Klimawandel:2014 brachte Wärmerekord

Klimawandel: Die Klimadaten der US-Wetterbehörde Noaa von 2014 zeigen, in welchen Regionen die Temperaturen besonders stark vom langfristigen Mittelwert abwichen. Deutschland gehörte zu den extremen Ausreißern.

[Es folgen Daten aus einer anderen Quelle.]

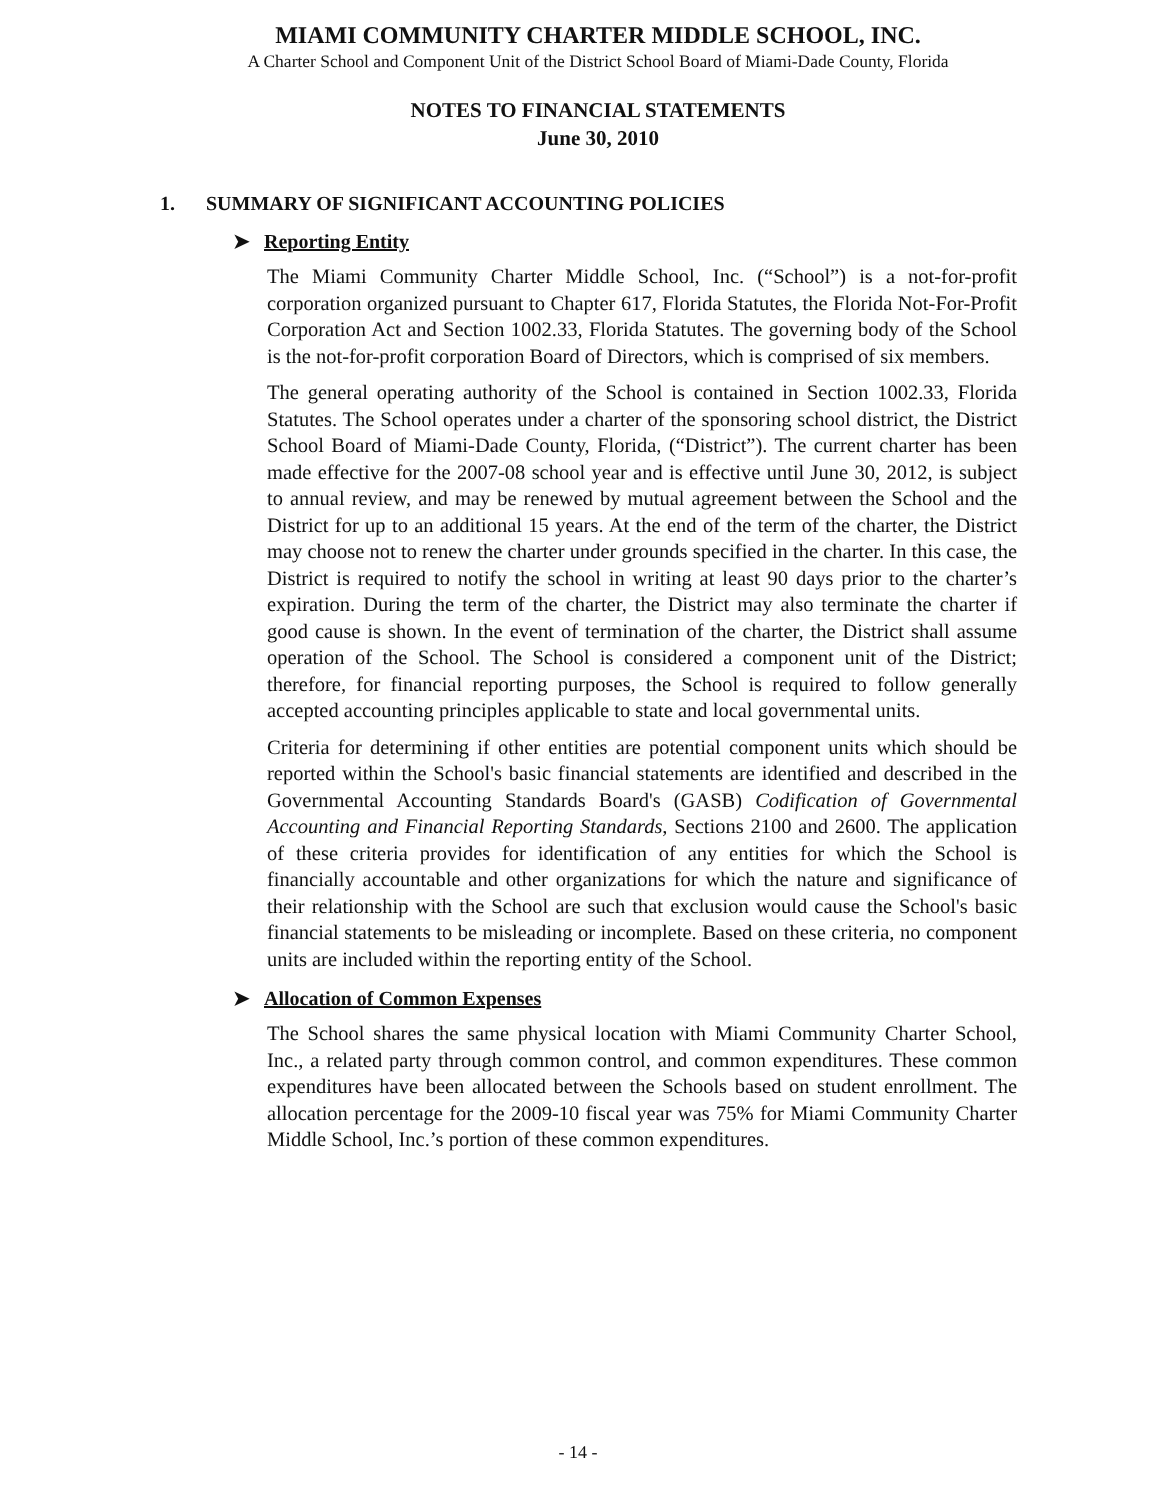MIAMI COMMUNITY CHARTER MIDDLE SCHOOL, INC.
A Charter School and Component Unit of the District School Board of Miami-Dade County, Florida
NOTES TO FINANCIAL STATEMENTS
June 30, 2010
1. SUMMARY OF SIGNIFICANT ACCOUNTING POLICIES
➤ Reporting Entity
The Miami Community Charter Middle School, Inc. (“School”) is a not-for-profit corporation organized pursuant to Chapter 617, Florida Statutes, the Florida Not-For-Profit Corporation Act and Section 1002.33, Florida Statutes. The governing body of the School is the not-for-profit corporation Board of Directors, which is comprised of six members.
The general operating authority of the School is contained in Section 1002.33, Florida Statutes. The School operates under a charter of the sponsoring school district, the District School Board of Miami-Dade County, Florida, (“District”). The current charter has been made effective for the 2007-08 school year and is effective until June 30, 2012, is subject to annual review, and may be renewed by mutual agreement between the School and the District for up to an additional 15 years. At the end of the term of the charter, the District may choose not to renew the charter under grounds specified in the charter. In this case, the District is required to notify the school in writing at least 90 days prior to the charter’s expiration. During the term of the charter, the District may also terminate the charter if good cause is shown. In the event of termination of the charter, the District shall assume operation of the School. The School is considered a component unit of the District; therefore, for financial reporting purposes, the School is required to follow generally accepted accounting principles applicable to state and local governmental units.
Criteria for determining if other entities are potential component units which should be reported within the School's basic financial statements are identified and described in the Governmental Accounting Standards Board's (GASB) Codification of Governmental Accounting and Financial Reporting Standards, Sections 2100 and 2600. The application of these criteria provides for identification of any entities for which the School is financially accountable and other organizations for which the nature and significance of their relationship with the School are such that exclusion would cause the School's basic financial statements to be misleading or incomplete. Based on these criteria, no component units are included within the reporting entity of the School.
➤ Allocation of Common Expenses
The School shares the same physical location with Miami Community Charter School, Inc., a related party through common control, and common expenditures. These common expenditures have been allocated between the Schools based on student enrollment. The allocation percentage for the 2009-10 fiscal year was 75% for Miami Community Charter Middle School, Inc.’s portion of these common expenditures.
- 14 -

Die Klimadaten der US-Wetterbehörde Noaa von 2014 zeigen, in welchen Regionen die Temperaturen besonders stark vom langfristigen Mittelwert abwichen. Deutschland gehörte zu den extremen Ausreißern.

(Foto: NOAA)
  • Das Jahr 2014 war das heißeste Jahr seit Beginn der Aufzeichnungen 1880.
  • Die Durchschnittstemperatur über Land und Meeren lag um 0,69 Grad Celsius höher als die mittlere Temperatur des 20. Jahrhunderts, 13,9 Grad Celsius. Die US-Klimabehörde NOAA gab die neuen Zahlen bekannt.
  • Neun der zehn wärmsten Jahre liegen damit im 21. Jahrhundert. Eine Trendwende ist bislang nicht zu erkennen.

Von Christopher Schrader

Der Dezember hat dann alles klargemacht: Wie der Schlussläufer einer Weltklasse-Staffel hat der Monat den Vorsprung nicht nur gehalten, sondern sogar ausgebaut. 2014 geht daher als wärmstes Jahr in der Geschichte der Aufzeichnung seit dem späten 19. Jahrhundert ein. Die amerikanische Wetterbehörde Noaa hat am Freitag bestätigt, was nach vorläufigen Daten seit Mitte November erwartet wurde. Demnach lag die globale Durchschnitts-Temperatur 2014 bei 14,6 Grad Celsius, 0,69 Grad über dem Durchschnitt des 20. Jahrhunderts. Der Abstand zum bisherigen Spitzenreiter, dem Jahr 2010, beträgt zwar nur 0,04 Grad, liegt also in der zweiten Nachkommastelle. Doch Führungswechsel in dieser Statistik hat es bisher stets mit kleinen Differenzen von weit weniger als einen Zehntelgrad gegeben: gemessen daran hat 2014 einen relativ komfortablen Vorsprung erzielt.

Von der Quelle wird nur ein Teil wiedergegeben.